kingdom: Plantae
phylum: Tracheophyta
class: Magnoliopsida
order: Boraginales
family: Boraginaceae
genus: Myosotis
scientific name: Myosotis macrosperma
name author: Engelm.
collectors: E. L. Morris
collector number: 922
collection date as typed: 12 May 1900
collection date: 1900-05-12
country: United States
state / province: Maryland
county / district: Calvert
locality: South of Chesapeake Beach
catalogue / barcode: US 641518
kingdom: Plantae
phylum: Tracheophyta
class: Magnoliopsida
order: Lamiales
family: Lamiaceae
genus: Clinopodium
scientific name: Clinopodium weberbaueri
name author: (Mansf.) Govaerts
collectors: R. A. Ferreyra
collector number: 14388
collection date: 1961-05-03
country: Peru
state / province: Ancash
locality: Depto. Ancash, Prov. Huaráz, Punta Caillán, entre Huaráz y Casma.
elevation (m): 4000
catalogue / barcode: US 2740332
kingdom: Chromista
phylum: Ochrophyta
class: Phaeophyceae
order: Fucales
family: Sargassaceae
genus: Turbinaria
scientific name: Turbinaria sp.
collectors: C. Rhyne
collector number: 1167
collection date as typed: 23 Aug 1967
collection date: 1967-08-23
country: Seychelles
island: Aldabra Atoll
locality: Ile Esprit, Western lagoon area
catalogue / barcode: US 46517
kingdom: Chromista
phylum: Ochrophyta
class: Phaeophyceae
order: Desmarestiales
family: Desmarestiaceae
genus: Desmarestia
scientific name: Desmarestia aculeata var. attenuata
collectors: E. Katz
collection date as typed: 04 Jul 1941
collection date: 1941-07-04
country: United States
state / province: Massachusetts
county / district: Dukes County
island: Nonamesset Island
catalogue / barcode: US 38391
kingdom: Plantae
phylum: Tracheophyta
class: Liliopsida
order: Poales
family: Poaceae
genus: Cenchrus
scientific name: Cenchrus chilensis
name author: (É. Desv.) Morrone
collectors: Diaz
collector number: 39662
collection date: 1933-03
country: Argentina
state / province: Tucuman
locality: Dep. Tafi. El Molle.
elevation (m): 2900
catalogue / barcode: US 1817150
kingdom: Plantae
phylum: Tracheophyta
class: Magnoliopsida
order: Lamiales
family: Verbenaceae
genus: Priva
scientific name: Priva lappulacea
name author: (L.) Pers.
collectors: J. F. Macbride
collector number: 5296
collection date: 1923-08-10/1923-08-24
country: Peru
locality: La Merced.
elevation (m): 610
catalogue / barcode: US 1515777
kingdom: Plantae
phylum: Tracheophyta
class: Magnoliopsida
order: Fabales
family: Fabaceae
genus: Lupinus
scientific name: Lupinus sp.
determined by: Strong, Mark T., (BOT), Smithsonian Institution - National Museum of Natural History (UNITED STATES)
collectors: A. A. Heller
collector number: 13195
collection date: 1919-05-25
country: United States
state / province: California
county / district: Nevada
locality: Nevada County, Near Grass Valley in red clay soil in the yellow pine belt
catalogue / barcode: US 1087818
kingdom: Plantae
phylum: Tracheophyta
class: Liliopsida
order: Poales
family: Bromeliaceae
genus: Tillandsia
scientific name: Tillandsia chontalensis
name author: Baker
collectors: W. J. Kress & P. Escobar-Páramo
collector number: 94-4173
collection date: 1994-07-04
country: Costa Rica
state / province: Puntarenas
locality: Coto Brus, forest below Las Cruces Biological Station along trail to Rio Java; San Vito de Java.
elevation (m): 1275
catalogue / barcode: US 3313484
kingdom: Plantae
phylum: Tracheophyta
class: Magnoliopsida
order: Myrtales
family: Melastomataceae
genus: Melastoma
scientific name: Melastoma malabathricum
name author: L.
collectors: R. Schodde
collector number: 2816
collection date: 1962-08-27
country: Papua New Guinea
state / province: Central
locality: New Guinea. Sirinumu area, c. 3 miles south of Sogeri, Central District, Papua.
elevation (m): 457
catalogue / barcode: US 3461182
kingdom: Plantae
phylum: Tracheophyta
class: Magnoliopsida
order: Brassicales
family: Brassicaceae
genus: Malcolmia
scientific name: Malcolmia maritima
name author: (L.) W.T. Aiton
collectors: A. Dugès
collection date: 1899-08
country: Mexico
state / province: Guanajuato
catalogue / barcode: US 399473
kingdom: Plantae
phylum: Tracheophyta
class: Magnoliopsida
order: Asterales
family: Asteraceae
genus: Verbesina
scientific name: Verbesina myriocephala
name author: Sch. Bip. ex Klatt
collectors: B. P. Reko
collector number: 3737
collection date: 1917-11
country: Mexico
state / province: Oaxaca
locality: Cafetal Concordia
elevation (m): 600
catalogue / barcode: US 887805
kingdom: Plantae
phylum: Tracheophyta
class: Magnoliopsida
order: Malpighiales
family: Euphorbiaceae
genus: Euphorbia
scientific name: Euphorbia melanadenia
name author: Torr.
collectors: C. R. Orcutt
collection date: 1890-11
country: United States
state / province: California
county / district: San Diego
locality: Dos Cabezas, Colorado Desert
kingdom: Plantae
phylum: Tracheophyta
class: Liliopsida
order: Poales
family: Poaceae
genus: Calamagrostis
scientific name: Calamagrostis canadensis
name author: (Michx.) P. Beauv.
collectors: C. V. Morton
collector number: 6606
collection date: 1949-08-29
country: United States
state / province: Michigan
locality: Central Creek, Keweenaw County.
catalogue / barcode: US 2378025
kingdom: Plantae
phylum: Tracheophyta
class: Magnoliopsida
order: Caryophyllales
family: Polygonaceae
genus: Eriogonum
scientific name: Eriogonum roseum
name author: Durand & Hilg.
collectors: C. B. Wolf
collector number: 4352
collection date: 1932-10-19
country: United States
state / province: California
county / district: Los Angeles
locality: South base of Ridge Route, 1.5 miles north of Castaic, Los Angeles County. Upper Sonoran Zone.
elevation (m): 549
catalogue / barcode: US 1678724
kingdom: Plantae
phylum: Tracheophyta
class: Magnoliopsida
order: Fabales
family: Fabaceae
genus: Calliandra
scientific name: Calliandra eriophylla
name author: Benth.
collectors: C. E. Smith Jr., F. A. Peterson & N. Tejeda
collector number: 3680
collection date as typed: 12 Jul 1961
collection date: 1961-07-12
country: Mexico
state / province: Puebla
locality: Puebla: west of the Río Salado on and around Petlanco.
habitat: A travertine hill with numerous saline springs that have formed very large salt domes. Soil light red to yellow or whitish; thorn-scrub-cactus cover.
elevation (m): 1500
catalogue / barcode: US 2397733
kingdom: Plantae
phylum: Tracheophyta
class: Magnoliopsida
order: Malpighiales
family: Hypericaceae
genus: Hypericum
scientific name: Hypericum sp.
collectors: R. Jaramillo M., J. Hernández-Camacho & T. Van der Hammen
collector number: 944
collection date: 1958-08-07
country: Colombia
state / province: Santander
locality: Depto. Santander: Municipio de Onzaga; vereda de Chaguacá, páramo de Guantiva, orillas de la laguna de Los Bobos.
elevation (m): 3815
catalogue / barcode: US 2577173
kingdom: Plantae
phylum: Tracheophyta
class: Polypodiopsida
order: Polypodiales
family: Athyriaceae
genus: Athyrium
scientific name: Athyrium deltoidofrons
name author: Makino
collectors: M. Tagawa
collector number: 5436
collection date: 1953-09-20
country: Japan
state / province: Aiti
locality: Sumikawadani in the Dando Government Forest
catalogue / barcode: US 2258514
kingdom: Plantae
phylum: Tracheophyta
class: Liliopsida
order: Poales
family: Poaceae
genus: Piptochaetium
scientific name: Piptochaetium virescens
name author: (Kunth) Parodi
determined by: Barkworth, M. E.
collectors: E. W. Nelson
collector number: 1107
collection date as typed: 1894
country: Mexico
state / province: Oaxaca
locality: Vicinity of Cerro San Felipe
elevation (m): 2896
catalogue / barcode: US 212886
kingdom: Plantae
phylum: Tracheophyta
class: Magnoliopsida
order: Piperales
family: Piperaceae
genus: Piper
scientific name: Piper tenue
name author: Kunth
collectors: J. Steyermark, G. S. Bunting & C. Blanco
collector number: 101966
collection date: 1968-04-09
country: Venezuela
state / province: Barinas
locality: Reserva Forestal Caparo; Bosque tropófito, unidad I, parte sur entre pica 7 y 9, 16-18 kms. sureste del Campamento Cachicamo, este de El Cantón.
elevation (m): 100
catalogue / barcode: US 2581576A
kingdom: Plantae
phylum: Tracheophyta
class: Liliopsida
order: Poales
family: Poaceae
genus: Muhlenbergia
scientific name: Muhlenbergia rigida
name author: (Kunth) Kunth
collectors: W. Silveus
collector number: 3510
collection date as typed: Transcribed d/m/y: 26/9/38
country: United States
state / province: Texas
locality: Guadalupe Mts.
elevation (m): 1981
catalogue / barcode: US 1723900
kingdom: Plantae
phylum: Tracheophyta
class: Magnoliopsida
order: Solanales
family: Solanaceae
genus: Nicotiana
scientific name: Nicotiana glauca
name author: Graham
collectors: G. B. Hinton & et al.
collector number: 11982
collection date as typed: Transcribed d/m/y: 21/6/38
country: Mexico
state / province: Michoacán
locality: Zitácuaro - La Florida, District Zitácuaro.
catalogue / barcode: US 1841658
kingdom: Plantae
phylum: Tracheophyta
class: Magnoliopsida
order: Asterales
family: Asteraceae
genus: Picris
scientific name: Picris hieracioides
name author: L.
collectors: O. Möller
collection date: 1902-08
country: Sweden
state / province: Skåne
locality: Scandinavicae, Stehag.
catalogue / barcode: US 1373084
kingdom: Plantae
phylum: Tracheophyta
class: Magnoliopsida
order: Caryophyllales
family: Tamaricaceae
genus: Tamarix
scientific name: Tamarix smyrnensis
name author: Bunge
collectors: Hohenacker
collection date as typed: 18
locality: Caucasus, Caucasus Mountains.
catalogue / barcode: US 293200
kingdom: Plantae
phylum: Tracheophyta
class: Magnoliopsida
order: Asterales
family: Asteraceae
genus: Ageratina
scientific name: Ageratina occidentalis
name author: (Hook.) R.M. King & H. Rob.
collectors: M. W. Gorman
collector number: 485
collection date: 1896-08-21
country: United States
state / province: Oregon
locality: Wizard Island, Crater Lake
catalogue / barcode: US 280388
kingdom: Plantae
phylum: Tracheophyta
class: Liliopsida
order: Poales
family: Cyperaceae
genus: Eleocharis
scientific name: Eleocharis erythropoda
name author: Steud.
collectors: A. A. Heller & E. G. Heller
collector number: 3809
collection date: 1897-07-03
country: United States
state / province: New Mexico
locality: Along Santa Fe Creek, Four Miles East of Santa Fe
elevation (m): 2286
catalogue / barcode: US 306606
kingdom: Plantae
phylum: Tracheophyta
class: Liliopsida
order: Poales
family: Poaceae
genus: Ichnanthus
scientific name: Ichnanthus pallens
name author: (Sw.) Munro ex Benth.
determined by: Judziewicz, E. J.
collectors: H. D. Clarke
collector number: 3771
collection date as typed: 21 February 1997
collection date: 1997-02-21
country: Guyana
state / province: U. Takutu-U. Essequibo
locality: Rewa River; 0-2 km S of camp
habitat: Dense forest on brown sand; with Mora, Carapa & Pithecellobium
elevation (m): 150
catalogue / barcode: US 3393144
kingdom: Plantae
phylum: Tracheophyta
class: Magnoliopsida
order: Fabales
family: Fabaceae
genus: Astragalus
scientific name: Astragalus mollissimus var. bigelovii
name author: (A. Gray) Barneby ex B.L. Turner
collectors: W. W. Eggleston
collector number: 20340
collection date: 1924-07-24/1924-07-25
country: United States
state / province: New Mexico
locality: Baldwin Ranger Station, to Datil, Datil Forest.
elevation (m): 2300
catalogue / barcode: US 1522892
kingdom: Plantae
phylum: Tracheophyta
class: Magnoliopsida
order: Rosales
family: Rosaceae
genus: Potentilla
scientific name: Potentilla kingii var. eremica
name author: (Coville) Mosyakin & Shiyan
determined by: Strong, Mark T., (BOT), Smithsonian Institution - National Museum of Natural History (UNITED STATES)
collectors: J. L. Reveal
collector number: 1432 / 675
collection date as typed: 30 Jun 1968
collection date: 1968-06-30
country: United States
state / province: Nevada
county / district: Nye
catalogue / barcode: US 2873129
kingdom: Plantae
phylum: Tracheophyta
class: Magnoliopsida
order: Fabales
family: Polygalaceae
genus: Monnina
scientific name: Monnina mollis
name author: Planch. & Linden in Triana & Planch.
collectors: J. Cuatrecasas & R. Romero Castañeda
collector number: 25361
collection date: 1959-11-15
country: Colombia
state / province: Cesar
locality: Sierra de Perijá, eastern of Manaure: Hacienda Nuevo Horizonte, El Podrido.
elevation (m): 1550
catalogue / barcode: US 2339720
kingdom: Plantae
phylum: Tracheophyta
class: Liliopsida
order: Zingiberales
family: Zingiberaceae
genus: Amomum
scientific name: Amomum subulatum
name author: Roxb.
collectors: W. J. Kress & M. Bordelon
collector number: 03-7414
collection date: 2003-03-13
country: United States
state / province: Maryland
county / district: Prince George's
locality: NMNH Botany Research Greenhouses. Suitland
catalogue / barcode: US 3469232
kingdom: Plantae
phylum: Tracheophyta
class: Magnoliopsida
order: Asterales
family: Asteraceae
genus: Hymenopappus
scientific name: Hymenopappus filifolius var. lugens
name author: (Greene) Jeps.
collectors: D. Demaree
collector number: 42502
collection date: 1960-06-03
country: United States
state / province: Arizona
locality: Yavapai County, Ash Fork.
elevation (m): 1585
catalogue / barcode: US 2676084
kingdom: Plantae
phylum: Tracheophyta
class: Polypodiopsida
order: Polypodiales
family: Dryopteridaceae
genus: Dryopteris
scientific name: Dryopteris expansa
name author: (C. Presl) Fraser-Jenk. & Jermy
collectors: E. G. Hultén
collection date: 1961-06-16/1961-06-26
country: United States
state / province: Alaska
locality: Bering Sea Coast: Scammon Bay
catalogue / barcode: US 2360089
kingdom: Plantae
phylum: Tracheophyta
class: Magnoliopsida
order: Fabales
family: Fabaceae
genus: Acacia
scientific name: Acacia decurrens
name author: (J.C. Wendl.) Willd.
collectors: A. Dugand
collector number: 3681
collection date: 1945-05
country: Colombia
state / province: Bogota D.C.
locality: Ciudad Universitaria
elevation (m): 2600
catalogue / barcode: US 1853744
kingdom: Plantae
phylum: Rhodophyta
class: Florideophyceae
________
**Work instructions:** Convert the records above into a numbered list, starting at the line that contains "catalogue / barcode: US 212886" and ending at the line that contains "state / province: Skåne", both included. Use only those lines and leave out any blank lines.

**Completed task:**
1. catalogue / barcode: US 212886
2. kingdom: Plantae
3. phylum: Tracheophyta
4. class: Magnoliopsida
5. order: Piperales
6. family: Piperaceae
7. genus: Piper
8. scientific name: Piper tenue
9. name author: Kunth
10. collectors: J. Steyermark, G. S. Bunting & C. Blanco
11. collector number: 101966
12. collection date: 1968-04-09
13. country: Venezuela
14. state / province: Barinas
15. locality: Reserva Forestal Caparo; Bosque tropófito, unidad I, parte sur entre pica 7 y 9, 16-18 kms. sureste del Campamento Cachicamo, este de El Cantón.
16. elevation (m): 100
17. catalogue / barcode: US 2581576A
18. kingdom: Plantae
19. phylum: Tracheophyta
20. class: Liliopsida
21. order: Poales
22. family: Poaceae
23. genus: Muhlenbergia
24. scientific name: Muhlenbergia rigida
25. name author: (Kunth) Kunth
26. collectors: W. Silveus
27. collector number: 3510
28. collection date as typed: Transcribed d/m/y: 26/9/38
29. country: United States
30. state / province: Texas
31. locality: Guadalupe Mts.
32. elevation (m): 1981
33. catalogue / barcode: US 1723900
34. kingdom: Plantae
35. phylum: Tracheophyta
36. class: Magnoliopsida
37. order: Solanales
38. family: Solanaceae
39. genus: Nicotiana
40. scientific name: Nicotiana glauca
41. name author: Graham
42. collectors: G. B. Hinton & et al.
43. collector number: 11982
44. collection date as typed: Transcribed d/m/y: 21/6/38
45. country: Mexico
46. state / province: Michoacán
47. locality: Zitácuaro - La Florida, District Zitácuaro.
48. catalogue / barcode: US 1841658
49. kingdom: Plantae
50. phylum: Tracheophyta
51. class: Magnoliopsida
52. order: Asterales
53. family: Asteraceae
54. genus: Picris
55. scientific name: Picris hieracioides
56. name author: L.
57. collectors: O. Möller
58. collection date: 1902-08
59. country: Sweden
60. state / province: Skåne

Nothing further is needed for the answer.